Key messages
- Revenue and other income for 2016 was 17 per cent lower than 2015 or 14 per cent lower after excluding 2015 exceptional gains of $514 million. This compares favourably to the significantly reduced levels of market activity experienced during the year.
- Group revenue for the year was significantly influenced by the following factors:
- Subdued activity on the Cash Market in Hong Kong, which returned to pre-2015 levels;
- Decreased Commodities trading activity on the LME; and
- Increased trading of derivatives contracts on the Futures Exchange.
- Operating expenses increased by 5 per cent against the prior year or 3 per cent after eliminating a 2015 one-off recovery, of $77 million, from the liquidators of Lehman. Increased operating costs reflect the continued investment in strategic projects, which was substantially offset by expenditure control measures introduced during the year.
- The EBITDA margin of 69 per cent was 6 per cent lower than 2015, reflecting the decline of trading and clearing income as compared to the prior year.
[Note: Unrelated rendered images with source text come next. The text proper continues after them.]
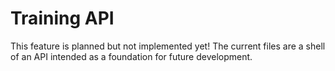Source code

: # Training API

This feature is planned but not implemented yet! The current files are a shell of an API intended as a foundation for future development.
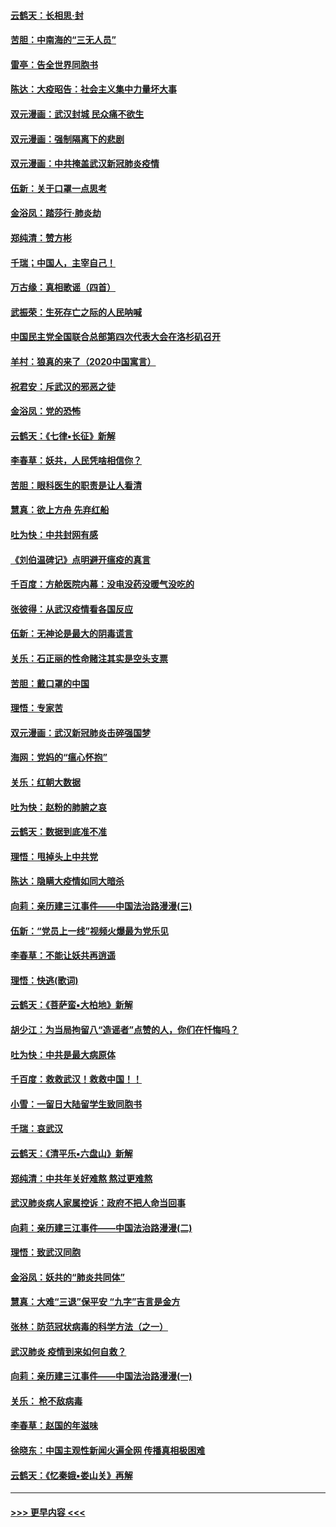 #### [云鹤天：长相思‧封](../pages/nsc993/n11864006.md?t=02130011) 
#### [苦胆：中南海的“三无人员”](../pages/nsc993/n11862997.md?t=02130011) 
#### [雷亭：告全世界同胞书](../pages/nsc993/n11862572.md?t=02130011) 
#### [陈达：大疫昭告：社会主义集中力量坏大事](../pages/nsc993/n11859419.md?t=02130011) 
#### [双元漫画：武汉封城 民众痛不欲生](../pages/nsc993/n11859287.md?t=02130011) 
#### [双元漫画：强制隔离下的悲剧](../pages/nsc993/n11859244.md?t=02130011) 
#### [双元漫画：中共掩盖武汉新冠肺炎疫情](../pages/nsc993/n11858249.md?t=02130011) 
#### [伍新：关于口罩一点思考](../pages/nsc993/n11859195.md?t=02130011) 
#### [金浴凤：踏莎行‧肺炎劫](../pages/nsc993/n11858227.md?t=02130011) 
#### [郑纯清：赞方彬](../pages/nsc993/n11856803.md?t=02130011) 
#### [千瑞；中国人，主宰自己！](../pages/nsc993/n11856793.md?t=02130011) 
#### [万古缘：真相歌谣（四首）](../pages/nsc993/n11856263.md?t=02130011) 
#### [武振荣：生死存亡之际的人民呐喊](../pages/nsc993/n11856256.md?t=02130011) 
#### [中国民主党全国联合总部第四次代表大会在洛杉矶召开](../pages/nsc993/n11856344.md?t=02130011) 
#### [羊村：狼真的来了（2020中国寓言）](../pages/nsc993/n11856229.md?t=02130011) 
#### [祝君安：斥武汉的邪恶之徒](../pages/nsc993/n11855861.md?t=02130011) 
#### [金浴凤：党的恐怖](../pages/nsc993/n11855849.md?t=02130011) 
#### [云鹤天：《七律▪长征》新解](../pages/nsc993/n11855479.md?t=02130011) 
#### [李春草：妖共，人民凭啥相信你？](../pages/nsc993/n11855196.md?t=02130011) 
#### [苦胆：眼科医生的职责是让人看清](../pages/nsc993/n11853840.md?t=02130011) 
#### [慧真：欲上方舟 先弃红船](../pages/nsc993/n11853483.md?t=02130011) 
#### [吐为快：中共封网有感](../pages/nsc993/n11852575.md?t=02130011) 
#### [《刘伯温碑记》点明避开瘟疫的真言](../pages/nsc993/n11852128.md?t=02130011) 
#### [千百度：方舱医院内幕：没电没药没暖气没吃的](../pages/nsc993/n11850211.md?t=02130011) 
#### [张彼得：从武汉疫情看各国反应](../pages/nsc993/n11850102.md?t=02130011) 
#### [伍新：无神论是最大的阴毒谎言](../pages/nsc993/n11846129.md?t=02130011) 
#### [关乐：石正丽的性命赌注其实是空头支票](../pages/nsc993/n11846109.md?t=02130011) 
#### [苦胆：戴口罩的中国](../pages/nsc993/n11845576.md?t=02130011) 
#### [理悟：专家苦](../pages/nsc993/n11845564.md?t=02130011) 
#### [双元漫画：武汉新冠肺炎击碎强国梦](../pages/nsc993/n11843320.md?t=02130011) 
#### [海网：党妈的“瘟心怀抱”](../pages/nsc993/n11840740.md?t=02130011) 
#### [关乐：红朝大数据](../pages/nsc993/n11840675.md?t=02130011) 
#### [吐为快：赵粉的肺腑之哀](../pages/nsc993/n11840618.md?t=02130011) 
#### [云鹤天：数据到底准不准](../pages/nsc993/n11840325.md?t=02130011) 
#### [理悟：甩掉头上中共党](../pages/nsc993/n11838826.md?t=02130011) 
#### [陈达：隐瞒大疫情如同大暗杀](../pages/nsc993/n11838771.md?t=02130011) 
#### [向莉：亲历建三江事件——中国法治路漫漫(三)](../pages/nsc993/n11831825.md?t=02130011) 
#### [伍新：“党员上一线”视频火爆最为党乐见](../pages/nsc993/n11838200.md?t=02130011) 
#### [李春草：不能让妖共再逍遥](../pages/nsc993/n11838102.md?t=02130011) 
#### [理悟：快逃(歌词)](../pages/nsc993/n11838083.md?t=02130011) 
#### [云鹤天：《菩萨蛮▪大柏地》新解](../pages/nsc993/n11838059.md?t=02130011) 
#### [胡少江：为当局拘留八“造谣者”点赞的人，你们在忏悔吗？](../pages/nsc993/n11836801.md?t=02130011) 
#### [吐为快：中共是最大病原体](../pages/nsc993/n11836748.md?t=02130011) 
#### [千百度：救救武汉！救救中国！！](../pages/nsc993/n11836145.md?t=02130011) 
#### [小雪：一留日大陆留学生致同胞书](../pages/nsc993/n11834624.md?t=02130011) 
#### [千瑞：哀武汉](../pages/nsc993/n11833647.md?t=02130011) 
#### [云鹤天：《清平乐▪六盘山》新解](../pages/nsc993/n11833611.md?t=02130011) 
#### [郑纯清：中共年关好难熬 熬过更难熬](../pages/nsc993/n11833489.md?t=02130011) 
#### [武汉肺炎病人家属控诉：政府不把人命当回事](../pages/nsc993/n11833205.md?t=02130011) 
#### [向莉：亲历建三江事件——中国法治路漫漫(二)](../pages/nsc993/n11829102.md?t=02130011) 
#### [理悟：致武汉同胞](../pages/nsc993/n11831522.md?t=02130011) 
#### [金浴凤：妖共的“肺炎共同体”](../pages/nsc993/n11829448.md?t=02130011) 
#### [慧真：大难“三退”保平安 “九字”吉言是金方](../pages/nsc993/n11829501.md?t=02130011) 
#### [张林：防范冠状病毒的科学方法（之一）](../pages/nsc993/n11828618.md?t=02130011) 
#### [武汉肺炎 疫情到来如何自救？](../pages/nsc993/n11827632.md?t=02130011) 
#### [向莉：亲历建三江事件——中国法治路漫漫(一)](../pages/nsc993/n11827190.md?t=02130011) 
#### [关乐： 枪不敌病毒](../pages/nsc993/n11826746.md?t=02130011) 
#### [李春草：赵国的年滋味](../pages/nsc993/n11826321.md?t=02130011) 
#### [徐晓东：中国主观性新闻火遍全网 传播真相极困难](../pages/nsc993/n11826508.md?t=02130011) 
#### [云鹤天：《忆秦娥▪娄山关》再解](../pages/nsc993/n11824682.md?t=02130011) 

----
#### [ >>> 更早内容 <<< ](../indexes/nsc993-earlier.md)
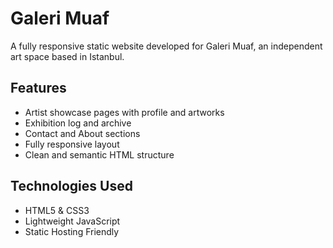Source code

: # Galeri Muaf

A fully responsive static website developed for Galeri Muaf, an independent art space based in Istanbul.

## Features

- Artist showcase pages with profile and artworks
- Exhibition log and archive
- Contact and About sections
- Fully responsive layout
- Clean and semantic HTML structure

## Technologies Used

- HTML5 & CSS3
- Lightweight JavaScript
- Static Hosting Friendly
- Profit attributable to shareholders decreased by 27 per cent against 2015 or 22 per cent after adjusting for the after tax effect of the 2015 exceptional gains and one-off recovery of $591 million. In 2015 record high trading volume on the Cash Market delivered exceptional profits for the Group. Notwithstanding the difficult trading conditions in 2016, profit attributable to shareholders compares well with pre-2015 results and was 12 per cent higher than 2014.